The entries are to be duplicated exactly, though any picture in them must be omitted.

- Before-and-after change records -
• • • • •

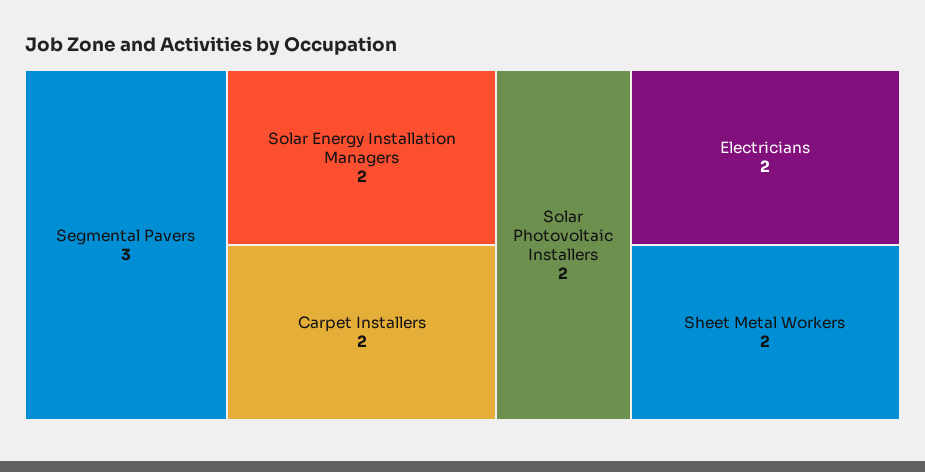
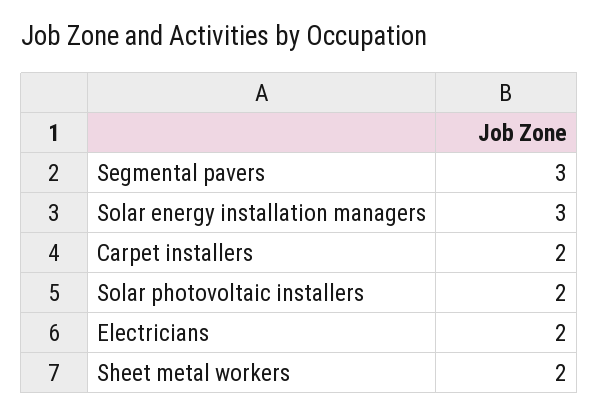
  {
    "Segmental Pavers": 3,
-   "Solar Energy Installation Managers": 2,
+   "Solar Energy Installation Managers": 3,
    "Carpet Installers": 2,
    "Solar Photovoltaic Installers": 2,
    "Electricians": 2,
    "Sheet Metal Workers": 2
  }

• • • • •

- Written solution -
  {
    "Segmental Pavers": 3,
-   "Solar Energy Installation Managers": 2,
+   "Solar Energy Installation Managers": 3,
    "Carpet Installers": 2,
    "Solar Photovoltaic Installers": 2,
    "Electricians": 2,
    "Sheet Metal Workers": 2
  }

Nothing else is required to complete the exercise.